Et Slack facture par utilisateur, par mois. C'est génial!

Les entreprises n'ont pas hésité à payer pour cela en raison de la qualité du logiciel, et les revenus ont régulièrement augmenté.

En 2017, le géant technologique Softbank, entre autres, a investi 250 millions de dollars, ce qui a évalué la société à 5,1 milliards de dollars. Puis en 2019, l'investissement privé a évalué la société à plus de 7 milliards de dollars. Pas mal du tout ! Mais la route n'a pas été parfaite.

Le bien vient avec le mal

Nous devons nous attaquer au premier grand éléphant dans la salle : le piratage informatique de 2015, qui a entamé la réputation du logiciel, car sa sécurité était jugée insuffisante. De plus, les données de l'utilisateur ont été compromises, telles que les courriels, les mots de passe, les identifiants Skype, etc .

En réponse, Slack a développé l'authentification à deux facteurs et des outils pour les administrateurs, ce qui a permis d'améliorer la sécurité. Mais la réputation, c'est difficile à récupérer, et ce n'est qu'un des aspects que les utilisateurs ont critiqués. 

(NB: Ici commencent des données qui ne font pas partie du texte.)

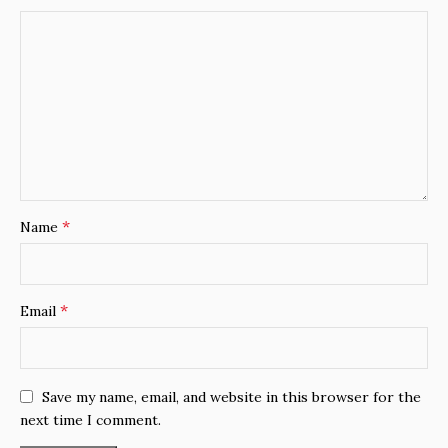
*
Name
*
Email
Save my name, email, and website in this browser for the
next time I comment.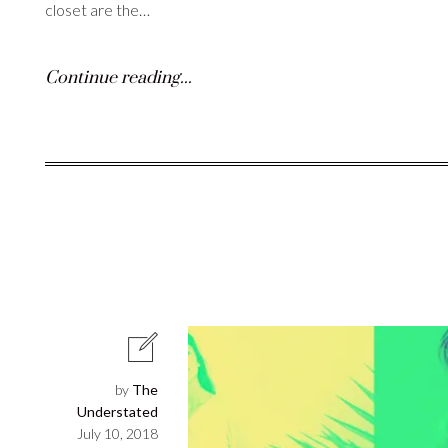
closet are the…
Continue reading...
by
The
Understated
July 10, 2018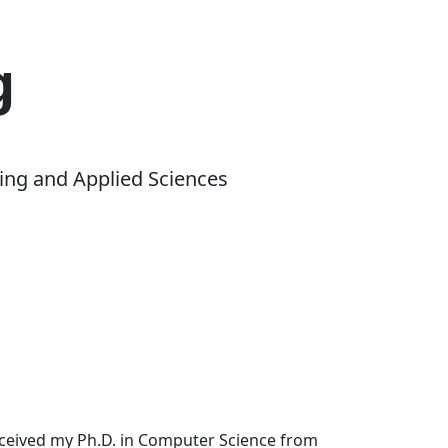
g
ing and Applied Sciences
received my Ph.D. in Computer Science from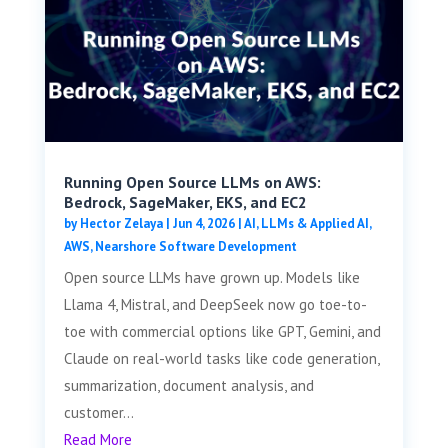
Running Open Source LLMs on AWS:
Bedrock, SageMaker, EKS, and EC2
by
Hector Zelaya
|
Jun 4, 2026
|
AI, LLMs & Applied AI
,
AWS
,
Nearshore Software Development
Open source LLMs have grown up. Models like
Llama 4, Mistral, and DeepSeek now go toe-to-
toe with commercial options like GPT, Gemini, and
Claude on real-world tasks like code generation,
summarization, document analysis, and
customer...
Read More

Autre critique : la productivité. Beaucoup pensent que Slack ruine notre façon de travailler, en raison de sa facilité d'utilisation. Les gens se tournent vers Slack pour tout, même pour des choses qui ne le nécessitent pas, et s'il est mal utilisé, le logiciel peut créer un débordement de communication.

Avec tant de choses qui se passent, les messages - un élément clé de Slack - peuvent devenir introuvables et les utilisateurs se concentrent davantage sur le suivi de la conversation plutôt que sur l'objectif de la conversation elle-même. Donc, oui, Slack a réduit la dépendance au courrier électronique, mais les gens passent maintenant d'innombrables heures sur Slack.

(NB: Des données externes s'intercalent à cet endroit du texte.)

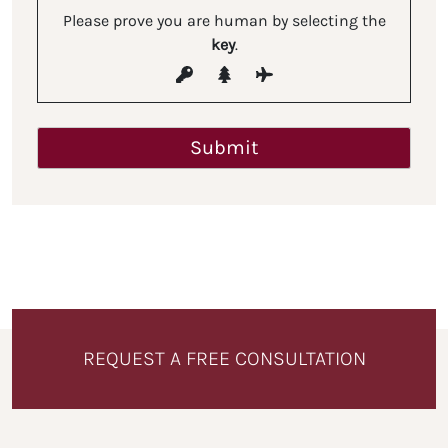
Please prove you are human by selecting the
key
.
REQUEST A FREE CONSULTATION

Mais, la plateforme est si facile à utiliser, que même avec ces défauts, c'est addictif ! Cela conduit à un autre aspect essentiel : la qualité de la communication se dilue en un va-et-vient inutile sur les questions urgentes, ce qui facilite les mauvaises priorités. Pour y remédier, les entreprises ont donc eu recours à l'établissement de limites et de protocoles pour l'utilisation de Slack.

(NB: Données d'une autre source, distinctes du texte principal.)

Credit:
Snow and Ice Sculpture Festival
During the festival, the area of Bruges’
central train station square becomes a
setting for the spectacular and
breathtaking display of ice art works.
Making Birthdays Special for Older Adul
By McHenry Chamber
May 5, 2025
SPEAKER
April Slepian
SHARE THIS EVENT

Cela soulève un sujet intéressant : si vous comptez utiliser Slack ou si vous voulez l'améliorer, vérifiez ce que certaines entreprises ont fait. Il existe de très bons conseils à ce sujet.

Certains suggèrent même d'utiliser d'autres outils!

Même les mises à jour ont fait l'objet de critiques : Une mise à jour a permis aux administrateurs d'exporter toutes les données, y compris les messages privés, sans en avertir les utilisateurs. Ce qui n'est pas cool, mais il a suivi le nouveau règlement général sur la protection des données ou GDPR et, pour la défense de Slack, il ne serait pas le seul logiciel à faire cela.

Mais ce sujet a probablement fait l'objet de la plus grande critique. Slack stocke toutes les données exclusivement sur des serveurs en nuage qui sont, logiquement, sous le contrôle de Slack. Les utilisateurs ont donc les mains liées, et en réponse, de nombreux développeurs de logiciels ouverts ont cherché à créer de meilleures versions.

Cela vous conviendrait-il ?

Boom dans l'utilisation

Indépendamment des hauts et des bas, le Slack est en plein essor en ce moment. Comme Zoom (voir notre vidéo), l'utilisation de Slack a augmenté de façon spectaculaire en ces temps isolés. 

Souvenez-vous que nous avons dit que le nombre d'utilisateurs simultanés est passé de 1 million en octobre 2015 à 10 millions en mars 2020. Mais il est passé de 10 à 12,5 en moins d'un mois!

Les revenus ont accompagné la croissance, et comme de plus en plus de gens se précipitent sur les plateformes numériques, Slack ne semble pas vouloir ralentir de sitôt. Mais il faut savoir que la concurrence est rude. Il se peut donc que Slack ne soit pas en sécurité chez lui. 

En fait, au cours des derniers mois, la société a publié des versions plus récentes dans tous les systèmes d'exploitation.

Mais la principale chose que Slack a prouvé, c'est qu'on peut créer de nouvelles choses à partir de quelque chose d'aussi vieux que la messagerie instantanée. Et oui, les outils de productivité sont nombreux, mais si vous les utilisez correctement, vous pouvez toujours vous démarquer.  

Assurez-vous simplement que, si vous voulez dénigrer votre patron en privé, ne le faites pas par l'intermédiaire de Slack.